Reproduce the following lines character for character.

** Material for this exercise follows **

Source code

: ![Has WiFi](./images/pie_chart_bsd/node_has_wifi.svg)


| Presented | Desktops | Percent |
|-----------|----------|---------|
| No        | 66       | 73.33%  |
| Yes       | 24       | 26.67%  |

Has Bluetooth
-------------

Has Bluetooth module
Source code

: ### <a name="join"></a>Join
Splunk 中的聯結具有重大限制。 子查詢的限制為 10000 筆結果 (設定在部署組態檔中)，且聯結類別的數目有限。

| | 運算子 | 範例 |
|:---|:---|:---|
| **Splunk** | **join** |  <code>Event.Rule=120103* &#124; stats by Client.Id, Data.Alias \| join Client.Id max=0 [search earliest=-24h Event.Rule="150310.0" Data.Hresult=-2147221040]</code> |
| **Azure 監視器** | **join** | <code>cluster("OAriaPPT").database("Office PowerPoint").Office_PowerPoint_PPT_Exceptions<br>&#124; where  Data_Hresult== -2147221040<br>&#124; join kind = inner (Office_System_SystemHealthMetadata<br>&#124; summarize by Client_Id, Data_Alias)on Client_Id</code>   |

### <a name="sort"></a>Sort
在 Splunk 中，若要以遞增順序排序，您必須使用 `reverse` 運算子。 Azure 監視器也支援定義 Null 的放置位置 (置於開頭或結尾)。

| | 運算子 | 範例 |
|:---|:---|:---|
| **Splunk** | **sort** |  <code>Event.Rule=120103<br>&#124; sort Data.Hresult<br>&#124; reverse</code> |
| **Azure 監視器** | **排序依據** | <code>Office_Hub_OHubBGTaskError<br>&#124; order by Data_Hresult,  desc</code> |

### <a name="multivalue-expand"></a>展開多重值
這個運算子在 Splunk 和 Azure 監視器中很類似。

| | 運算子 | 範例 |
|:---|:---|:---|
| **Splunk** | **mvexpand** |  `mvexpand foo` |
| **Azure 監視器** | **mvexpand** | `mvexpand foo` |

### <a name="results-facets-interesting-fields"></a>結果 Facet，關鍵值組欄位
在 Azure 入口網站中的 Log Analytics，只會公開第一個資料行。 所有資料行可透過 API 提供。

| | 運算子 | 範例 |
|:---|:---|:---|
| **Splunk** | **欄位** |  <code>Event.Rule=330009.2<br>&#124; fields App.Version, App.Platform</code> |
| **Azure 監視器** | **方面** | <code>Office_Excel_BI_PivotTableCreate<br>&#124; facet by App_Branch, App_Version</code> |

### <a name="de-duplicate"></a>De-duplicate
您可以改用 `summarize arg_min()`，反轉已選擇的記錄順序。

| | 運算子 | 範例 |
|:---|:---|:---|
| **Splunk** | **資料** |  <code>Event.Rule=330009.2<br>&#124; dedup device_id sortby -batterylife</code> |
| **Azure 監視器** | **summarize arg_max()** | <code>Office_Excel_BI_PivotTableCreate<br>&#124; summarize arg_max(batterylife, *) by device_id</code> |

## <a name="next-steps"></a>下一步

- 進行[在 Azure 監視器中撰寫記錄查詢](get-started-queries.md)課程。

** End of Material for this exercise **

**Exercise solution:**
Source code

: ![Has WiFi](./images/pie_chart_bsd/node_has_wifi.svg)


| Presented | Desktops | Percent |
|-----------|----------|---------|
| No        | 66       | 73.33%  |
| Yes       | 24       | 26.67%  |

Has Bluetooth
-------------

Has Bluetooth module
Source code

: ### <a name="join"></a>Join
Splunk 中的聯結具有重大限制。 子查詢的限制為 10000 筆結果 (設定在部署組態檔中)，且聯結類別的數目有限。

| | 運算子 | 範例 |
|:---|:---|:---|
| **Splunk** | **join** |  <code>Event.Rule=120103* &#124; stats by Client.Id, Data.Alias \| join Client.Id max=0 [search earliest=-24h Event.Rule="150310.0" Data.Hresult=-2147221040]</code> |
| **Azure 監視器** | **join** | <code>cluster("OAriaPPT").database("Office PowerPoint").Office_PowerPoint_PPT_Exceptions<br>&#124; where  Data_Hresult== -2147221040<br>&#124; join kind = inner (Office_System_SystemHealthMetadata<br>&#124; summarize by Client_Id, Data_Alias)on Client_Id</code>   |

### <a name="sort"></a>Sort
在 Splunk 中，若要以遞增順序排序，您必須使用 `reverse` 運算子。 Azure 監視器也支援定義 Null 的放置位置 (置於開頭或結尾)。

| | 運算子 | 範例 |
|:---|:---|:---|
| **Splunk** | **sort** |  <code>Event.Rule=120103<br>&#124; sort Data.Hresult<br>&#124; reverse</code> |
| **Azure 監視器** | **排序依據** | <code>Office_Hub_OHubBGTaskError<br>&#124; order by Data_Hresult,  desc</code> |

### <a name="multivalue-expand"></a>展開多重值
這個運算子在 Splunk 和 Azure 監視器中很類似。

| | 運算子 | 範例 |
|:---|:---|:---|
| **Splunk** | **mvexpand** |  `mvexpand foo` |
| **Azure 監視器** | **mvexpand** | `mvexpand foo` |

### <a name="results-facets-interesting-fields"></a>結果 Facet，關鍵值組欄位
在 Azure 入口網站中的 Log Analytics，只會公開第一個資料行。 所有資料行可透過 API 提供。

| | 運算子 | 範例 |
|:---|:---|:---|
| **Splunk** | **欄位** |  <code>Event.Rule=330009.2<br>&#124; fields App.Version, App.Platform</code> |
| **Azure 監視器** | **方面** | <code>Office_Excel_BI_PivotTableCreate<br>&#124; facet by App_Branch, App_Version</code> |

### <a name="de-duplicate"></a>De-duplicate
您可以改用 `summarize arg_min()`，反轉已選擇的記錄順序。

| | 運算子 | 範例 |
|:---|:---|:---|
| **Splunk** | **資料** |  <code>Event.Rule=330009.2<br>&#124; dedup device_id sortby -batterylife</code> |
| **Azure 監視器** | **summarize arg_max()** | <code>Office_Excel_BI_PivotTableCreate<br>&#124; summarize arg_max(batterylife, *) by device_id</code> |

## <a name="next-steps"></a>下一步

- 進行[在 Azure 監視器中撰寫記錄查詢](get-started-queries.md)課程。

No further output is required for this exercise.